Data for this exercise:
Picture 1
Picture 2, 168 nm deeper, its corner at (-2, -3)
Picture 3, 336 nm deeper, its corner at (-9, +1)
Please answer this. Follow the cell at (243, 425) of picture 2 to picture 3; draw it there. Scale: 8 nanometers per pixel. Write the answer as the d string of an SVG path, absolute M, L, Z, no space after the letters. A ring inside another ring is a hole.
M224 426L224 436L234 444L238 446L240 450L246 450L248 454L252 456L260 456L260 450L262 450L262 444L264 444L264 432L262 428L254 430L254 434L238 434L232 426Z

What is being asked:
What lines of the material contain "deeper"? Show them.

Written solution:
Picture 2, 168 nm deeper, its corner at (-2, -3)
Picture 3, 336 nm deeper, its corner at (-9, +1)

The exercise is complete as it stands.